AIMS: Increases in protein kinase C (PKC) and oxidative stress have been related to mania. Drugs with antioxidant effects or inhibitory actions on PKC may have antimanic effects. The flavonoid quercetin has antioxidant and PKC-inhibiting effects that resemble those of lithium, the first-line treatment for mania in bipolar disorder. We hypothesized that quercetin may have antimanic-like effects in an animal model. MAIN METHODS: In the present study, we investigated the effects of acute and chronic treatment with quercetin (2.5, 5, 10, and 40mg/kg, i.p.) in male Swiss mice that were subjected to methylphenidate (5mg/kg, i.p.)-induced hyperlocomotion, an animal model of mania. Lithium (100mg/kg, i.p.) and diazepam (5mg/kg, i.p.) were used as positive and negative controls, respectively. We also evaluated the effects of these treatments on methylphenidate-induced oxidative stress in the brain by measuring reduced glutathione (GSH) and lipid peroxidation (LPO) levels in the prefrontal cortex, hippocampus, and striatum. KEY FINDINGS: Acute and chronic (21-day) treatment with lithium and diazepam reduced methylphenidate-induced hyperlocomotion. Chronic but not acute treatment with quercetin (10 and 40mg/kg) blocked methylphenidate-induced hyperlocomotion. These effects of lithium and quercetin occurred at doses that did not alter spontaneous locomotor activity, whereas diazepam reduced spontaneous locomotor activity. Chronic treatment with lithium and quercetin blocked the methylphenidate-induced increase in LPO levels in the striatum. SIGNIFICANCE: These results suggest that chronic quercetin treatment has antimanic-like and antioxidant effects, thus encouraging further studies of quercetin as a putative new antimanic drug.

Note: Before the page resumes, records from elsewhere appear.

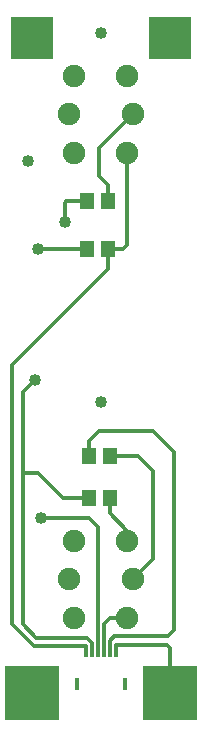
<source format=gtl>
%FSDAX24Y24*%
%MOIN*%
%SFA1B1*%

%IPPOS*%
%ADD10C,0.040000*%
%ADD11R,0.011800X0.027600*%
%ADD12R,0.011800X0.039400*%
%ADD13R,0.045300X0.055100*%
%ADD14C,0.012000*%
%ADD15R,0.140000X0.140000*%
%ADD16R,0.180000X0.180000*%
%ADD17C,0.075000*%
%LNpokey-switch-board-1*%
%LPD*%
G54D10*
X013500Y033200D03*
X013490Y020930D03*
X011060Y028940D03*
X012300Y026900D03*
X011400Y026000D03*
X011300Y021650D03*
X011500Y017050D03*
G54D11*
X013992Y012540D03*
X013795D03*
X013598D03*
X013402D03*
X013205D03*
X013008D03*
G54D12*
X014303Y011497D03*
X012697D03*
G54D13*
X013744Y026000D03*
X013056D03*
X013744Y027600D03*
X013056D03*
X013794Y017700D03*
X013106D03*
X013794Y019100D03*
X013106D03*
G54D14*
X013744Y025344D02*
Y026000D01*
X010550Y022150D02*
X013744Y025344D01*
X014384Y026134D02*
Y029220D01*
X014250Y026000D02*
X014384Y026134D01*
X012300Y026900D02*
Y027550D01*
X012350Y027600*
X010550Y013500D02*
Y022150D01*
X011400Y026000D02*
X013056D01*
X013744D02*
X014250D01*
X013744Y027600D02*
Y028156D01*
X013450Y028450D02*
X013744Y028156D01*
X013450Y028450D02*
Y029387D01*
X014563Y030500*
X012350Y027600D02*
X013056D01*
X013992Y012800D02*
X015700D01*
X015750Y013100D02*
X015950Y013300D01*
X013945Y013100D02*
X015750D01*
X013795Y012950D02*
X013945Y013100D01*
X015700Y012800D02*
X015800Y012700D01*
Y011200D02*
Y012700D01*
X015250Y015687D02*
Y018600D01*
X014750Y019100D02*
X015250Y018600D01*
X013794Y019100D02*
X014750D01*
X014563Y015000D02*
X015250Y015687D01*
X012250Y017700D02*
X013106D01*
X011400Y018550D02*
X012250Y017700D01*
X010900Y018550D02*
X011400D01*
X010900D02*
Y021250D01*
Y013500D02*
Y018550D01*
Y013500D02*
X011350Y013050D01*
X010900Y021250D02*
X011300Y021650D01*
X013106Y019100D02*
Y019594D01*
X013100Y019600D02*
X013106Y019594D01*
X013100Y019600D02*
X013450Y019950D01*
X015250*
X015950Y019250*
Y013300D02*
Y019250D01*
X013100Y017050D02*
X013402Y016748D01*
X011500Y017050D02*
X013100D01*
X013820Y013720D02*
X014384D01*
X013598Y013498D02*
X013820Y013720D01*
X011350Y013050D02*
X013050D01*
X013205Y012895*
X010550Y013500D02*
X011258Y012792D01*
X013794Y017206D02*
X014384Y016616D01*
Y016280D02*
Y016616D01*
X013794Y017206D02*
Y017700D01*
X011258Y012792D02*
X013008D01*
X013992Y012540D02*
Y012800D01*
X013795Y012540D02*
Y012950D01*
X013598Y012540D02*
Y013498D01*
X013402Y012540D02*
Y016748D01*
X013205Y012540D02*
Y012895D01*
X013008Y012540D02*
Y012792D01*
G54D15*
X011200Y033050D03*
X015800D03*
G54D16*
X015800Y011200D03*
X011200D03*
G54D17*
X012437Y030500D03*
X014563D03*
X014384Y029220D03*
Y031780D03*
X012614D03*
Y029220D03*
X012437Y015000D03*
X014563D03*
X014384Y013720D03*
Y016280D03*
X012614D03*
Y013720D03*
M02*
</source>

Quercetin reduces manic-like behavior and brain oxidative stress induced by paradoxical sleep deprivation in mice.

Quercetin is a known antioxidant and protein kinase C (PKC) inhibitor. Previous studies have shown that mania involves oxidative stress and an increase in PKC activity. We hypothesized that quercetin affects manic symptoms. In the present study, manic-like behavior (hyperlocomotion) and oxidative stress were induced by 24h paradoxical sleep deprivation (PSD) in male Swiss mice. Both 10 and 40mg/kg quercetin prevented PSD-induced hyperlocomotion. Quercetin reversed the PSD-induced decrease in glutathione (GSH) levels in the prefrontal cortex (PFC) and striatum. Quercetin also reversed the PSD-induced increase in lipid peroxidation (LPO) in the PFC, hippocampus, and striatum. Pearson's correlation analysis revealed a negative correlation between locomotor activity and GSH in the PFC in sleep-deprived mice and a positive correlation between locomotor activity and LPO in the PFC and striatum in sleep-deprived mice. These results suggest that quercetin exerts an antimanic-like effect at doses that do not impair spontaneous locomotor activity, and the antioxidant action of quercetin might contribute to its antimanic-like effects.